Die Monte-Baldo-Segge kommt in der Schweiz in der subalpin(-alpin) Höhenstufe in Höhenlagen von 2000 bis 2400 Metern, in Österreich von 800 bis 1500 Metern, in Italien auch kollin bis montan beispielsweise am Comersee ab etwa 70 Metern vor. Die Monte-Baldo-Segge besiedelt sonnige, wasserdurchlässige Steinrasen mit geringer Schneebedeckung und früher Schneeschmelze ab etwa Mai auf Kalk- und Dolomitschutt steiniger, trockener Abhänge und Weiden sowie offene lockerrasige, heidekrautreiche Berg-Kiefernwälder und Legföhrengebüsche. Besonders gesellig ist sie im Waldgrenzbereich zu finden. Carex baldensis ist eine Kennart der Pflanzengesellschaft des Blaugras-Horstseggen-Rasens (Seslerio-Caricetum sempervirentis), kommt aber auch im Erika-Bergföhrenwald (Erico-Pinetum montanae) und in Flaumeichenwäldern (Quercion pubescenti-petraeae) vor. Ihr Schwerpunkt liegt auf trockenen bis mäßig frischen, kalkreichen, humosen, stickstoffarmen bis -ärmsten Steinböden (Dolomit). Sie kommt in Höhenlagen zwischen 70 und 2400 Metern vor.[2]

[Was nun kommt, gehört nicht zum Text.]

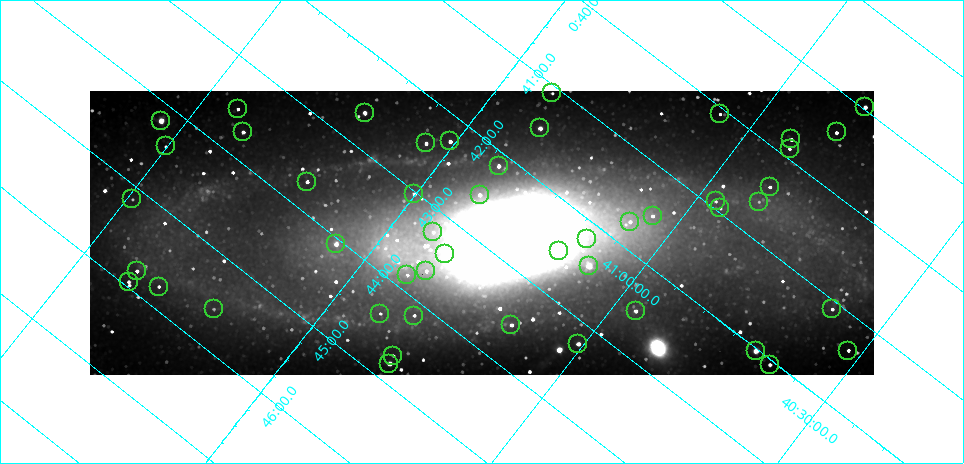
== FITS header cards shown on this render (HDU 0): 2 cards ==
NAXIS1  =                  784 / Axis length
NAXIS2  =                  284 / Axis length

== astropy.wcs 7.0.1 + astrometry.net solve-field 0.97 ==
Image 784 x 284 px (HDU 0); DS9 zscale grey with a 90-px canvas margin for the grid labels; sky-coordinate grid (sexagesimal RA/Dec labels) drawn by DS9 from the SOLVED WCS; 48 Tycho-2 reference stars matched to detected sources circled (green)
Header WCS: RA---TAN/DEC--TAN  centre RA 00:42:54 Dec +41:20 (10.72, +41.33 deg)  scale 8 arcsec/px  FOV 104.5' x 37.9'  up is -52 deg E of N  parity normal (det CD < 0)
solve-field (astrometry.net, Tycho-2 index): VERIFIED the header's WCS against the Tycho-2 star catalogue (verified at 5 index scales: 5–48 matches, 0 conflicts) and refined it, rather than solving blind
Solved WCS: RA---TAN-SIP/DEC--TAN-SIP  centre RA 00:42:54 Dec +41:20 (10.72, +41.33 deg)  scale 8 arcsec/px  FOV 104.5' x 37.8'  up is -52 deg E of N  parity normal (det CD < 0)
The solver's refit moves the header's centre by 3.5 arcsec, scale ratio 0.9999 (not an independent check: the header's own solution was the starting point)
Tycho-2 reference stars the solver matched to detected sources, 48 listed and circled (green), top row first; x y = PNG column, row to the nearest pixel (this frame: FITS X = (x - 90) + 1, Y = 284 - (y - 91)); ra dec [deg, ICRS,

Die Monte-Baldo-Segge ist eine Halblicht- bis Volllichtpflanze sowie ein Kühlezeiger. Seine ökologischen Zeigerwerte nach Ellenberg sind L (Lichtzahl) = 8, T (Temperaturzahl) = 3, K (Kontinentalitätszahl) = 5, F (Feuchtezahl) = 4, R (Reaktionszahl) = 8, N (Stickstoffzahl) = 3, S (Salzzahl) = 0.[5]

Die ökologischen Zeigerwerte nach Landolt et al. 2010 sind in der Schweiz: Feuchtezahl F = 2+ (frisch), Lichtzahl L = 4 (hell), Reaktionszahl R = 5 (basisch), Temperaturzahl T = 2+ (unter-subalpin und ober-montan), Nährstoffzahl N = 2 (nährstoffarm), Kontinentalitätszahl K = 4 (subkontinental).[6]

Gefährdung[Bearbeiten | Quelltext bearbeiten]

Die Monte-Baldo-Segge wird in der IUCN 1998 für Europa und damit weltweit als gefährdet eingestuft und gilt weltweit als selten.[7] Ihre Bestände sind in ihrem norditalienischen Hauptareal aber weitgehend ungefährdet.[8] In Deutschland wurden 1996 ihre Bestände in der bundesweiten Roten Liste als „extrem selten“ (R) eingestuft, gelten aber nicht als unmittelbar gefährdet,[1] in der bayerischen Roten Liste von 2003 allerdings als „stark gefährdet“ (2).[9] Auch in der Schweiz galten die Bestände dieser Art als potenziell gefährdet, wurden aber auf gefährdet (vulnerable) heraufgestuft. In Österreich ist sie sehr selten und gilt als potentiell gefährdet.[10] Sie ist in Deutschland nach der Bundesartenschutzverordnung (BArtSchV) besonders und auch nach der schweizerischen Artenschutzverordnung (ASchV) vollständig geschützt.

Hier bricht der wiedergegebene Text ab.